Wednesday, June 22, 2016

Severe Event Likely Tonight. How Do I Convey The Message?

A significant severe weather event is likely across the Ohio Valley tonight. The Storm Prediction Center has western Ohio under a moderate risk, a slight risk for the center of northern Ohio overnight. We are only under a moderate risk a few times a year.  So far, no tornado warnings have been issued for any county in northern Ohio, a rarity this late into June. This is a situation that we need to take seriously.

Radar shows the first of two storm clusters passing just south of northern Ohio. Notice the movement: Northwest to Southeast on the eastern edge of the central US ridge.
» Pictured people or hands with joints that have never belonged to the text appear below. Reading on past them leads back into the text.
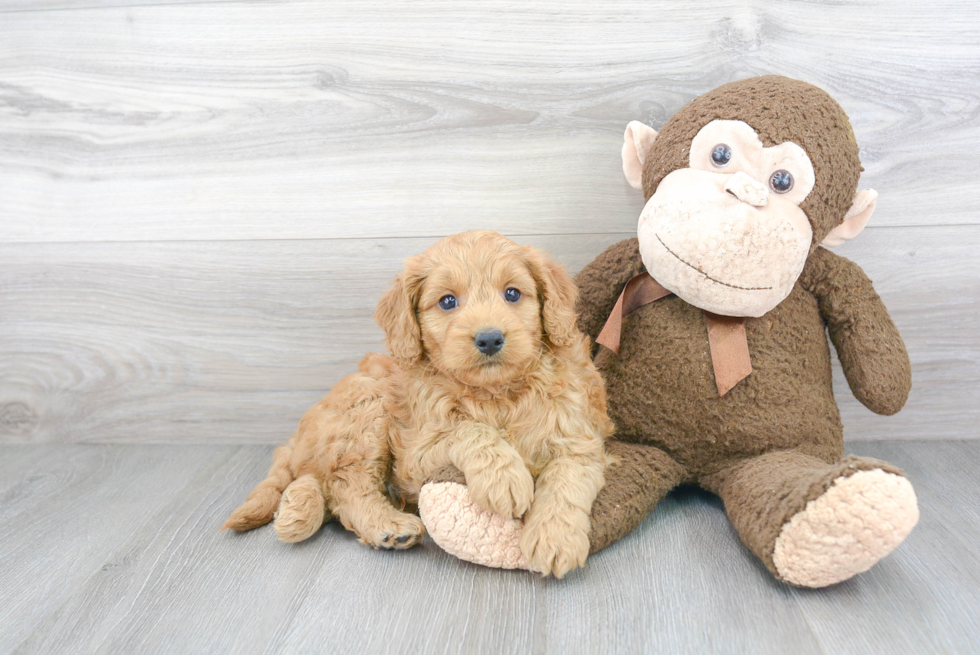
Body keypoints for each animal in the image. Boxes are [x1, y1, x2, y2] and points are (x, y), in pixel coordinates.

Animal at [226, 231, 616, 580]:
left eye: (512, 293)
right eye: (447, 301)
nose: (489, 338)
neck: (495, 395)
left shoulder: (578, 438)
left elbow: (567, 482)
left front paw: (555, 539)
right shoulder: (415, 454)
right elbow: (467, 429)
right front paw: (503, 477)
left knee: (317, 482)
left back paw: (297, 508)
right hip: (368, 409)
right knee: (345, 483)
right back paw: (387, 525)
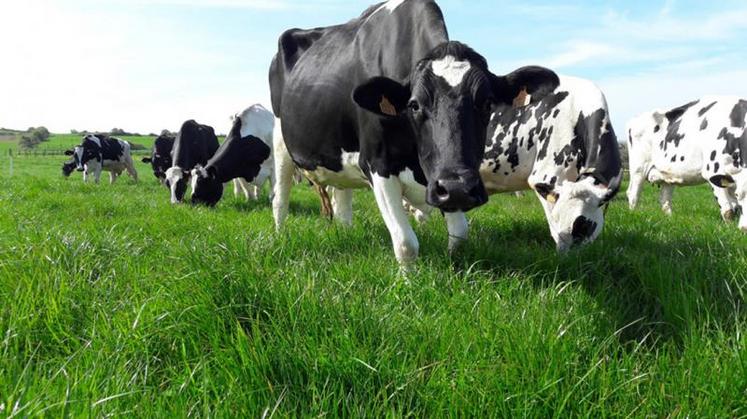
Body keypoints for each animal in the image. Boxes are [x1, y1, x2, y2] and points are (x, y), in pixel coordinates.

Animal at [272, 0, 560, 264]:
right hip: (281, 143)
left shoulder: (441, 180)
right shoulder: (377, 164)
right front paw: (407, 282)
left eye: (488, 103)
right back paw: (280, 238)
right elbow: (405, 243)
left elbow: (460, 235)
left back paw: (346, 235)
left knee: (342, 202)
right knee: (279, 198)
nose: (458, 186)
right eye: (414, 105)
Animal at [628, 97, 744, 230]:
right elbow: (728, 210)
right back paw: (633, 214)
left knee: (664, 199)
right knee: (633, 194)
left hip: (666, 173)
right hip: (638, 168)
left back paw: (670, 220)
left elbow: (735, 206)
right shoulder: (713, 173)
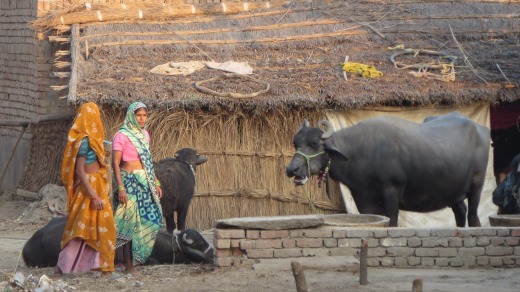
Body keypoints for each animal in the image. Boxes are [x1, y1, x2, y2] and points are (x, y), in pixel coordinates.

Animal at [286, 112, 490, 228]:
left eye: (314, 143)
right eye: (295, 143)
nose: (292, 169)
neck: (360, 151)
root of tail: (482, 129)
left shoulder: (392, 191)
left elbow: (392, 222)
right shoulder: (364, 199)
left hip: (477, 186)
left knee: (473, 217)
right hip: (453, 193)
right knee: (461, 212)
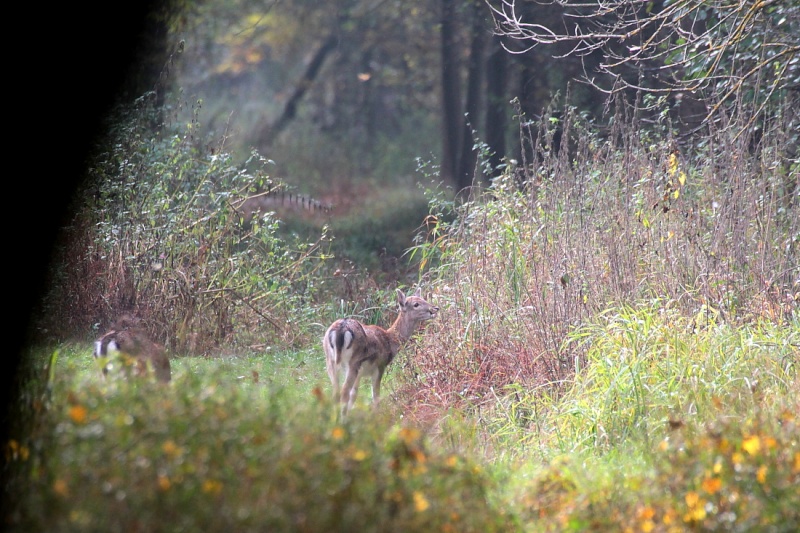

At a speaking engagement recently, I surveyed the group of around a hundred people what word they think of when I say the words severe when referring to the weather. The majority of them said tornado. Yet statistically, roughly 10% of severe storms produce a tornado. This is why you will rarely hear me use the word severe unless the situation absolutely warrants it. The word severe is very powerful and conjures up powerful imagery and perceptions. Weather situations like the one tonight (June 23, 2016) reminds me of the psychology behind our weather forecasts.

I'd like to say that I make a forecast with a cold, rational eye but I don't. I take into account how people with react to EACH WORD knowing that most people will react with their preconceived weather notions they've developed over time. Viewers hear the word severe and they think tornado. They panic and fear the worse even if the cold hard facts say otherwise. Its hard to reverse that mindset. I learned that real quick after my first major lake effect event twenty years ago.

If I could make a poster with bullet points for meteorologists, it would list these five at the top

*  Public perception is very powerful

*  We need to be better communicators of information. Quality of the information is better than clicks or social media engagement

*  Choice of words is of the utmost importance in conveying severity of any weather situation

*  For the public, risk is personal and evokes powerful imagery.  Mass media is for the masses.  Yet the masses in this era of smartphone weather apps want personal forecasts. Huge conundrum.

*  Too much emphasis on uncertainty breeds confusion and inaction. (I am hugely guilty of this as a technical weather geek) We need to find a delicate balance between voicing uncertainty and sticking to a forecast without blowing the event out of proportion.